[TEXT SEGMENT]:
***

The AI Business Model Makes a Broke Bengali Nervous
The ceiling fan was turning with the weak confidence of a machine that knew the electricity bill had already been paid. On the screen, another AI infrastructure announcement arrived in polished language: capacity, compute, models, agents, scale, future. It all sounded weightless until one remembered the buildings.
AI has stopped looking like pure software and started looking like construction with a chatbot in the lobby.
That is the part that makes me nervous.
The cleverness is real. These systems write, summarize, code, translate, draft, classify, search, and make difficult material less frightening. A useful machine deserves attention. But usefulness is not a business model by itself. Revenue is not profit. Profit is not return on capital. Return on capital is where the floor begins to creak.
Old software had a beautiful economic trick. Write the thing once, copy it endlessly, sell it many times. The marginal copy was cheap. Frontier AI is heavier. It needs chips, electricity, cooling, land, fiber, backup power, security, buildings, specialized staff, financing, and replacement hardware when the current miracle begins to age.
A GPU is not a household deity. It depreciates. It consumes power. It needs utilization. If it sits idle, it is not strategic capacity. It is a warm cupboard full of optimism.
The wrong question is whether AI is fake. It is not fake. The sharper question is whether AI can be real, useful, and still financially overbuilt for the paying demand that arrives on time.
Infrastructure announcements blur this distinction. Planned is not built. Built is not powered. Powered is not fully utilized. Utilized is not profitable. A data center may be under construction, partly operational, contracted, or running at scale. Those words sit close together in press releases, but they sit far apart in cash flow.
The market loves a grand noun. Capacity. Platform. Ecosystem. Region. Supercluster. The spreadsheet is less sentimental. It asks who pays, how often, at what margin, for how long, and before which hardware generation makes today’s purchase feel old.
That is why the AI boom has begun to smell like project finance. Borrow money. Pour concrete. Buy chips. Secure power. Install cooling. Chase customers. Keep utilization high. Hope pricing holds. Hope demand keeps growing. Hope power and water remain available. Hope lenders remain patient.
Hope is not a bad thing. It is simply not an accounting control.
The power question clarifies the story. A gigawatt is not a metaphor. Data centers need electricity in specific places, at specific times, with high reliability. They need cooling. They need grid connections. They need transformers and backup systems. They do not run on keynote language.
From Calcutta, where a slowing fan can change the mood of a room, this is easy to understand. Reliability is never magic. Somebody paid for it. Somebody planned it. Somebody maintained it. Somebody received priority.
That priority is where technology becomes political. When a new industry needs large power, land, water, and administrative urgency, it changes the neighborhood around it. Maybe for the better. Maybe not. But it is physical. AI does not float above the grid.
The serious bear case is not that AI has no value. The serious bear case is that the infrastructure is being built at a speed and price that require paid usage to grow faster than institutions, budgets, and human habits may allow.
Bubbles do not need fake things. Railways were real. The internet was real. Many companies around them still failed because capital became too excited before durable economics arrived. The technology can be transformative while the financing overreaches.
So I remain skeptical without being dismissive. AI may change software, research, support, education, design, medicine, and ordinary office work. It may also leave behind underused capacity, stranded hardware, expensive leases, and cheerful forecasts that aged badly.
The small question is large enough: can paid AI usage grow fast enough to justify the chips, buildings, power, cooling, debt, and depreciation before the equipment ages and the lenders become less patient?
The fan keeps turning. The room remains warm. Infrastructure is what happens when the future sends an electricity bill.

***

[EXERCISE]:
In two sentences, summarize the essay on the AI business model.

Stored data:
***

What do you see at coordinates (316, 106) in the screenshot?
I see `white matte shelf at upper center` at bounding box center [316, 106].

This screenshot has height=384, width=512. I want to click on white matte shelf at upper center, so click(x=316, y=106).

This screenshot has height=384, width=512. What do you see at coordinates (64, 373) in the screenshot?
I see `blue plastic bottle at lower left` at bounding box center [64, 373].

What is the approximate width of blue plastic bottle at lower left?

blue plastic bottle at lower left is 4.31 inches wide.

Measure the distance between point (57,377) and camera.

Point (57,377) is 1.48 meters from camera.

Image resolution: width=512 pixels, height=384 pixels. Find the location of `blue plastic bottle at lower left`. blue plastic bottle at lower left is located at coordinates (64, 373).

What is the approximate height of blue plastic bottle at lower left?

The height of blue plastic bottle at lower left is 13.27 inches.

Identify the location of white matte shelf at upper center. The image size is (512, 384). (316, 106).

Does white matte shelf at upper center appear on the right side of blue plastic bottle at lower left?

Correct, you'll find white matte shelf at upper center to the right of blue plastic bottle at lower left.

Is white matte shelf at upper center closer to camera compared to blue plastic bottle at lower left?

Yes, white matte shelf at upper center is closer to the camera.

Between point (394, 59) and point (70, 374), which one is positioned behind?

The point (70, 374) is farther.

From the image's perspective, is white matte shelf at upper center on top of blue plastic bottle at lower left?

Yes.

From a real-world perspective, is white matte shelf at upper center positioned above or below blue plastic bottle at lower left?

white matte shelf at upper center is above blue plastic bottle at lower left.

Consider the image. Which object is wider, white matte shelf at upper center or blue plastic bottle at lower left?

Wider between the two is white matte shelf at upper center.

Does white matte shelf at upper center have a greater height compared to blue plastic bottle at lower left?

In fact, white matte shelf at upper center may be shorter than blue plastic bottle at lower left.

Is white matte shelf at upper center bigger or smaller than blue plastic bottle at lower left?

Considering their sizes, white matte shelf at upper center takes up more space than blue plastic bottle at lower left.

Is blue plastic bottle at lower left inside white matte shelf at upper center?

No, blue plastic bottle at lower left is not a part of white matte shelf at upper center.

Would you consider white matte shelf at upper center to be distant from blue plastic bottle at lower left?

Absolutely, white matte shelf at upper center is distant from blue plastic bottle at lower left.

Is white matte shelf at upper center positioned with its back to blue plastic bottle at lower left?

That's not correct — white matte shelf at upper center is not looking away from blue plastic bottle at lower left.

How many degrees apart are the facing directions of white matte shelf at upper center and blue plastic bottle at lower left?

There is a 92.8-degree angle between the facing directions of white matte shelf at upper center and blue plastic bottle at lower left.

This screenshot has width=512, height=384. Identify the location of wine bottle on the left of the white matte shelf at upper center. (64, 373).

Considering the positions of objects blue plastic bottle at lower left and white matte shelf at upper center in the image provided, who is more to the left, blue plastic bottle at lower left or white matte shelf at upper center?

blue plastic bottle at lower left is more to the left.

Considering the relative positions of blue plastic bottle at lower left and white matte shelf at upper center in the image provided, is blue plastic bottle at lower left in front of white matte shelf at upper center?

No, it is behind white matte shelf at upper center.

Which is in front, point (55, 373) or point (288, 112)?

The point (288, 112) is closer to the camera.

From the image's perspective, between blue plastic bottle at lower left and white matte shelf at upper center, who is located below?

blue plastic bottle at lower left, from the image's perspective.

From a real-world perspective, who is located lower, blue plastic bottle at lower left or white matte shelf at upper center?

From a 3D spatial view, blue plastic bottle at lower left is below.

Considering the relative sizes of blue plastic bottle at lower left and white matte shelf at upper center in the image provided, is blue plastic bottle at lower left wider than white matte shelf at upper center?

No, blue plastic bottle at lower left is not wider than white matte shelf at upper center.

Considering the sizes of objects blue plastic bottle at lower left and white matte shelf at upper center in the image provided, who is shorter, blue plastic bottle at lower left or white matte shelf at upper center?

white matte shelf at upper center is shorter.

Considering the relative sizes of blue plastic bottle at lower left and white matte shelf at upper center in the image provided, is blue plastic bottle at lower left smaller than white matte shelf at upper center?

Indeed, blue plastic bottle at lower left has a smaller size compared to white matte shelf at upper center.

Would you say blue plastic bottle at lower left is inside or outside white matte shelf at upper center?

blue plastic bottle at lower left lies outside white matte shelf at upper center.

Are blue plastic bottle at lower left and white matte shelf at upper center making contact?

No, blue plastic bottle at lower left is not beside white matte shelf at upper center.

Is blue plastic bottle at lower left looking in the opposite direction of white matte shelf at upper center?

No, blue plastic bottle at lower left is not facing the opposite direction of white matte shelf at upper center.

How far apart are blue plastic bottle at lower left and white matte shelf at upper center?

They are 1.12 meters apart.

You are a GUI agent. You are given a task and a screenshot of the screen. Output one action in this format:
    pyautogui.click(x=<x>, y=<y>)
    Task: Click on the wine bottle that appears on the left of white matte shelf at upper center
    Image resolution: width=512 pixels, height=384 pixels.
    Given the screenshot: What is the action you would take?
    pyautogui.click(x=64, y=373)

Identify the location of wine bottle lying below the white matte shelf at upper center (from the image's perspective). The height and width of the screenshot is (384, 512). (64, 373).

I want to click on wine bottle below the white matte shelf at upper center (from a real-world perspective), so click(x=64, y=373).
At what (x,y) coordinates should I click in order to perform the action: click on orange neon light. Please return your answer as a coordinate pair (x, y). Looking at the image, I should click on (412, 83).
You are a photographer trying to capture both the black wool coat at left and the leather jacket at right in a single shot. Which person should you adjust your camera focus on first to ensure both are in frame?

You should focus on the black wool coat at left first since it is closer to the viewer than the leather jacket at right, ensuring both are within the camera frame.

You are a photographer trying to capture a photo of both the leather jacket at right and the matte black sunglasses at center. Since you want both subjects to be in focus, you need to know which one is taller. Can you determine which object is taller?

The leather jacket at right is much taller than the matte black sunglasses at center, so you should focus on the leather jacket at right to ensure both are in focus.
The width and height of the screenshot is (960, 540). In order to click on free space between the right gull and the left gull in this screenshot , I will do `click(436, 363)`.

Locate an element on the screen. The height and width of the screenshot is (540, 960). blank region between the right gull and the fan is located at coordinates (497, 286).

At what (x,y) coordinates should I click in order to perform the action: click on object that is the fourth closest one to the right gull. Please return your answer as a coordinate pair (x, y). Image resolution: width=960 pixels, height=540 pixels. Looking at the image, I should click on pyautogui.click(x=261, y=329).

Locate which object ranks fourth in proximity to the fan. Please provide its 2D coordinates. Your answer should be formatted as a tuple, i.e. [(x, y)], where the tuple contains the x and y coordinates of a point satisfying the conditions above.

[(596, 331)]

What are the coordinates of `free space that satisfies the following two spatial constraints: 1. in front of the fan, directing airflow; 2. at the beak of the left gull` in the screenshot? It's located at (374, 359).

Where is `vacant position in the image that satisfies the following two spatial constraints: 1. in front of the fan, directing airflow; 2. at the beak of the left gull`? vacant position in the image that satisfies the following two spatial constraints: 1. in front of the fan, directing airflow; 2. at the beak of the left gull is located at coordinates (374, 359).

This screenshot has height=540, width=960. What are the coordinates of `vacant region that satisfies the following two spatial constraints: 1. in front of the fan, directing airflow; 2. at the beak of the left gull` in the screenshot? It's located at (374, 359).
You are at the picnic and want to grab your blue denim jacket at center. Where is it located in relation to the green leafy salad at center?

***

[RESPONSE TO THE TASK]:
AI is real and useful, but it has become a heavy physical business that needs chips, electricity, cooling, land, buildings and financing, unlike old software that could be written once and copied cheaply. The worry is whether paid AI usage can grow fast enough to justify that spending before the equipment ages and lenders become less patient, since real technologies like railways and the internet still saw financing overreach.